Transcribed page contents:
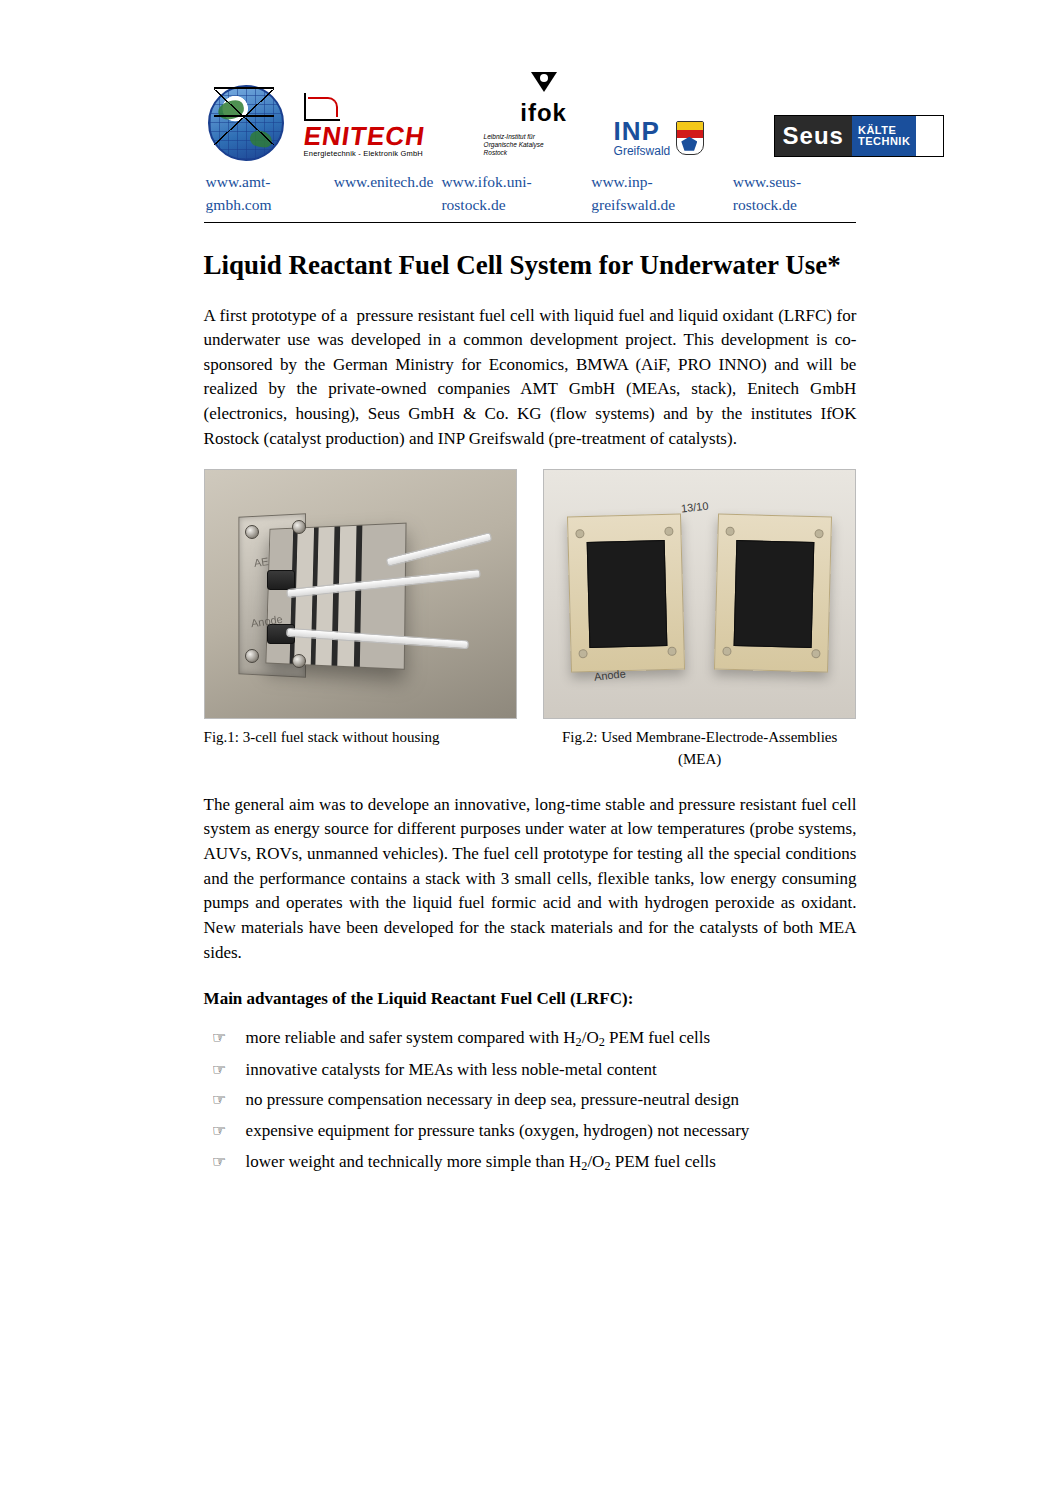ENITECH
Energietechnik - Elektronik GmbH
ifok
Leibniz-Institut für
Organische Katalyse
Rostock
INP
Greifswald
Seus
KÄLTE TECHNIK
www.amt-gmbh.com www.enitech.de www.ifok.uni-rostock.de www.inp-greifswald.de www.seus-rostock.de
Liquid Reactant Fuel Cell System for Underwater Use*
A first prototype of a pressure resistant fuel cell with liquid fuel and liquid oxidant (LRFC) for underwater use was developed in a common development project. This development is co-sponsored by the German Ministry for Economics, BMWA (AiF, PRO INNO) and will be realized by the private-owned companies AMT GmbH (MEAs, stack), Enitech GmbH (electronics, housing), Seus GmbH & Co. KG (flow systems) and by the institutes IfOK Rostock (catalyst production) and INP Greifswald (pre-treatment of catalysts).
AE
Anode
Fig.1: 3-cell fuel stack without housing
13/10
Anode
Fig.2: Used Membrane-Electrode-Assemblies (MEA)
The general aim was to develope an innovative, long-time stable and pressure resistant fuel cell system as energy source for different purposes under water at low temperatures (probe systems, AUVs, ROVs, unmanned vehicles). The fuel cell prototype for testing all the special conditions and the performance contains a stack with 3 small cells, flexible tanks, low energy consuming pumps and operates with the liquid fuel formic acid and with hydrogen peroxide as oxidant. New materials have been developed for the stack materials and for the catalysts of both MEA sides.
Main advantages of the Liquid Reactant Fuel Cell (LRFC):
more reliable and safer system compared with H2/O2 PEM fuel cells
innovative catalysts for MEAs with less noble-metal content
no pressure compensation necessary in deep sea, pressure-neutral design
expensive equipment for pressure tanks (oxygen, hydrogen) not necessary
lower weight and technically more simple than H2/O2 PEM fuel cells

Assigned task: Establish how many lines of the entries hold the word "necessary", giving nothing but the number.

Response to the task: 2